Friday 22 December 2017

Movie Review: The Sound Of Music (1965)


An epic musical drama and romance, The Sound Of Music is a flawlessly executed old-fashioned celebration of love and hope blossoming in the most unexpected places.

It's the 1930s and free-spirited music-loving Maria (Julie Andrews) is struggling to fit in as a nun-in-training at an abbey on the outskirts of Salzburg. The Mother Abbess (Peggy Wood) asks Maria to try life as a governess instead, helping the family of widower and distinguished navy veteran Captain Georg von Trapp (Christopher Plummer) and his seven children.

A staunch Austrian nationalist living in an impressively grand mansion, the Captain is a strict disciplinarian who fires governesses for fun. Maria has to work hard to introduce affection and joy through music to the lives of his children. They vary in age from 16 to five, with the eldest Liesl (Charmian Carr) starting an amorous relationship with telegram delivery boy Rolfe (Daniel Truhitte).

The Captain comes back from a trip to Vienna with his wife-to-be, the very rich Baroness Elsa von Schraeder (Eleanor Parker), as well as family friend and musical talent spotter Max Detweiler (Richard Haydn).
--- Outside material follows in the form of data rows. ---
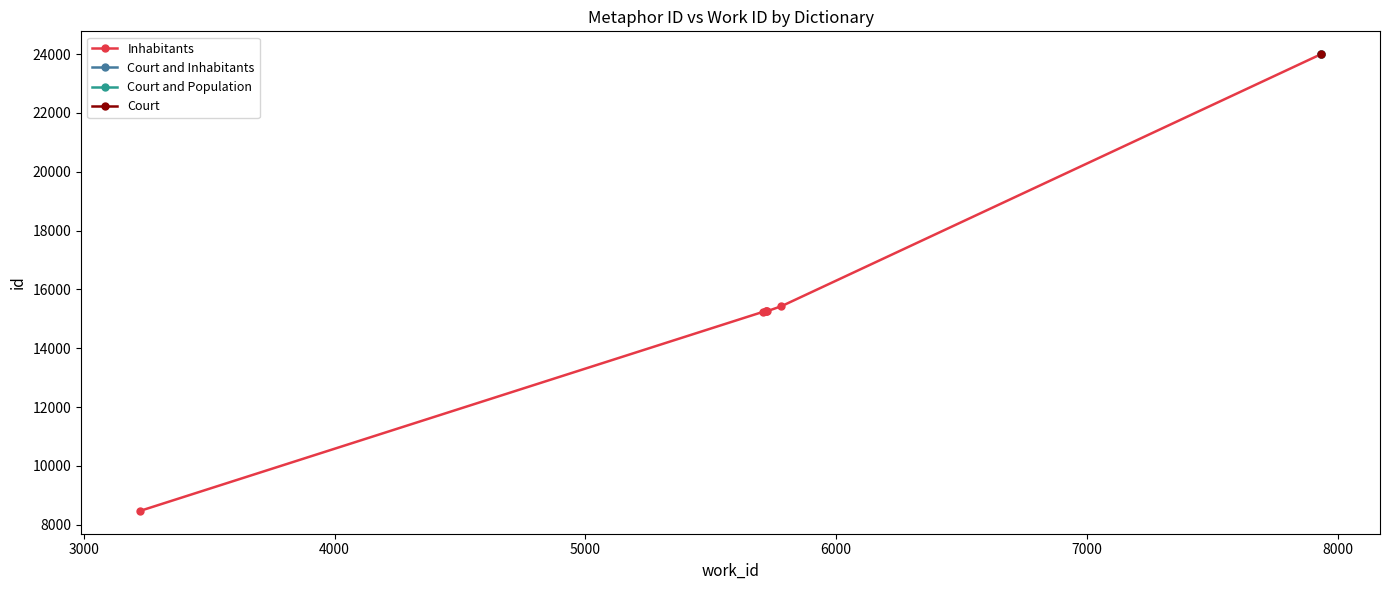

What is the greatest value displayed?

23996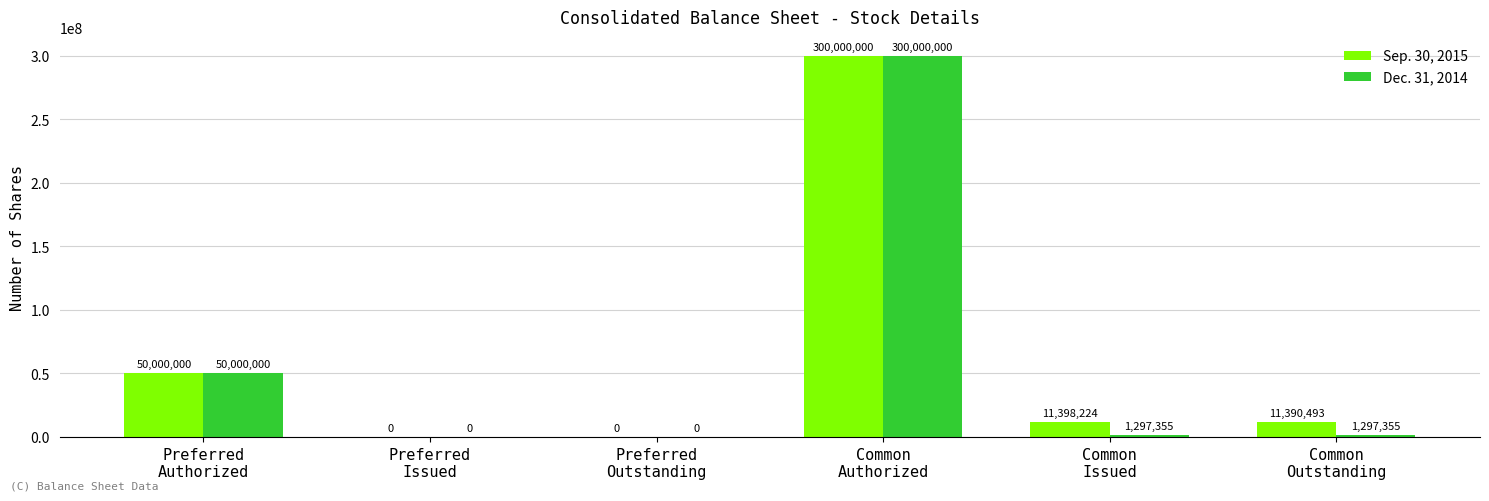

Which series has the largest total across all categories?

Sep. 30, 2015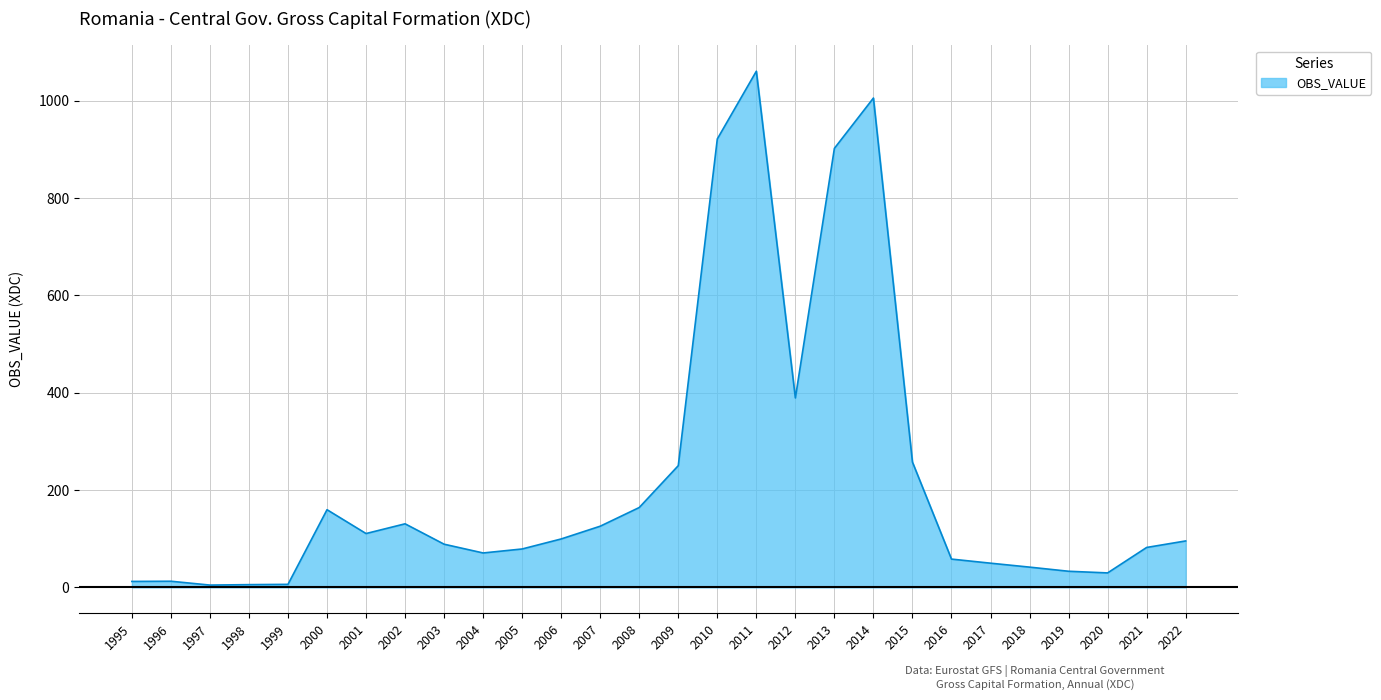

Between 2008 and 2005, which is larger?

2008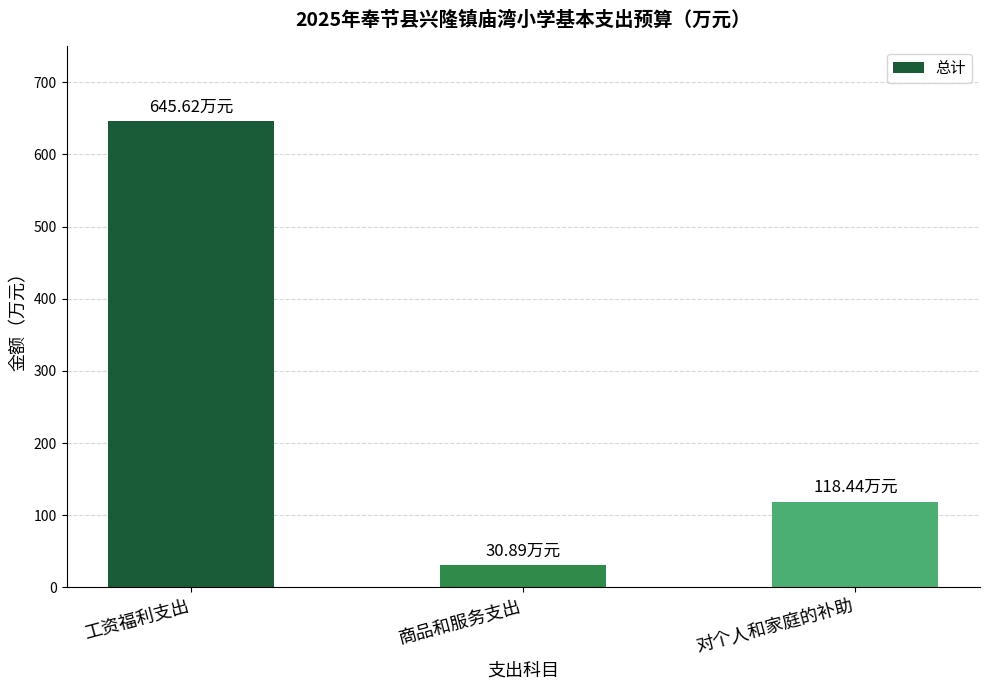

What is the minimum value shown in the chart?

30.9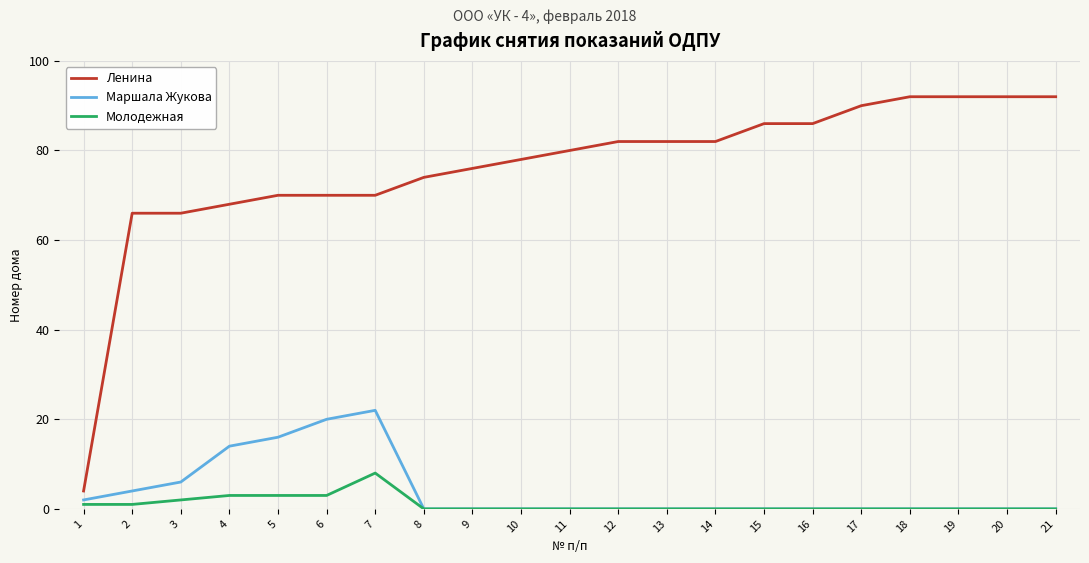

How many lines are shown in the chart?

3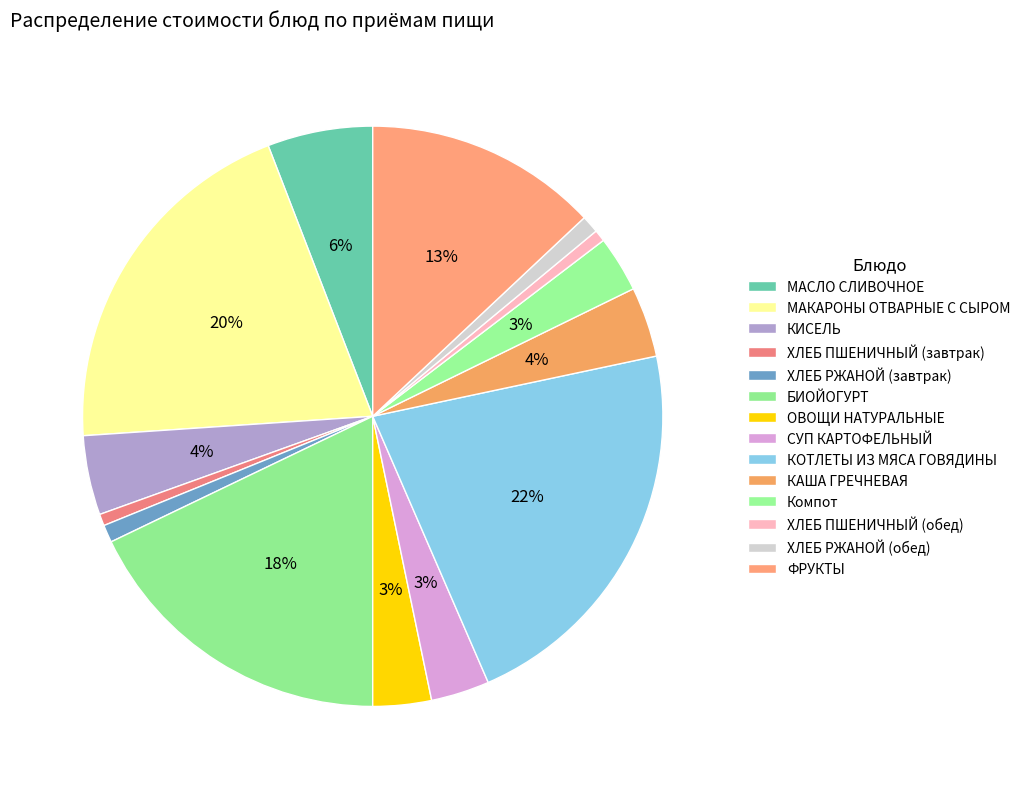

To the nearest percent, what portion does ХЛЕБ ПШЕНИЧНЫЙ (обед) represent?

1%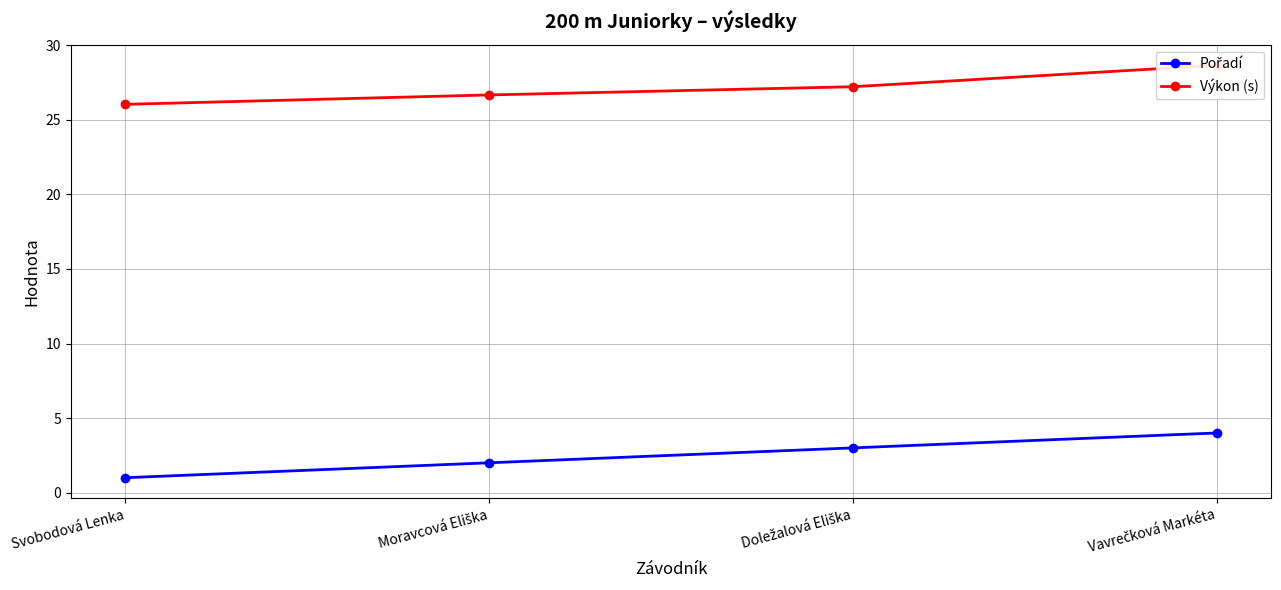

True or false: Pořadí has a value of 1.3 at Doležalová Eliška.

False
Despite frequent verbal sparring the Captain and Maria start to fall in love, much to the consternation of the Baroness. But then the dark shadow of Nazi Germany, as represented by local collaborator Herr Zeller (Ben Wright), starts to descend on Austria, threatening the family's new-found happiness.

An adaptation of the 1959 Broadway show with music by Richard Rogers and lyrics by Oscar Hammerstein II, the film is directed by Robert Wise with an eye to perfect framing and glossy postcard-style visuals. The story is loosely based on the adventures of the real-life von Trapp family as recounted in a book written by one of the daughters, and carries enough stranger-than-fiction drama to propel the film's 174 minutes. Despite musical repetition creeping into the last hour, The Sound Of Music never drags and effortlessly breezes by.

With a voice carrying immense range and crystalline beauty, Julie Andrews unleashes inexhaustible energy as Maria. Her wide-eyed, pragmatic and stand-your-ground portrayal of a young woman venturing into a new world of marble columns and grand estate rooms is a large part of the film's appeal. Maria cannot help but speak her mind, a trait she is keenly aware of, and as it turns out her outspokenness is exactly what is needed to puncture Captain von Trapp's aloofness. Christopher Plummer has a lot less to do as the Captain, but creates the cold canvass on which Andrews pours her warmth.

Despite the story, the acting, the sweet children and the menacing Nazis, The Sound Of Music is first and foremost all about the music, and the soundtrack is one of the all-time classics in the history of cinema. Yes, the tunes and lyrics are simplistic, cutesy, hummable and laser-targeted at parents and their younger children. But songs like Do-Re-Me, Sixteen Going On Seventeen and My Favorite Things are undeniably catchy and adorable, and immediately evoke Wise's lush visuals of the breathtaking Austrian countryside and Salzberg's idyllic appeal. And Wise does find some exquisite emotional highlights through the music. The Captain's rendition of Edelweiss to his family is an affecting moment, while the Something Good duet is a pure expression of mutual love.

The Sound Of Music casts a family-friendly magic spell, and the film's sense of pure enchantment is easy to love.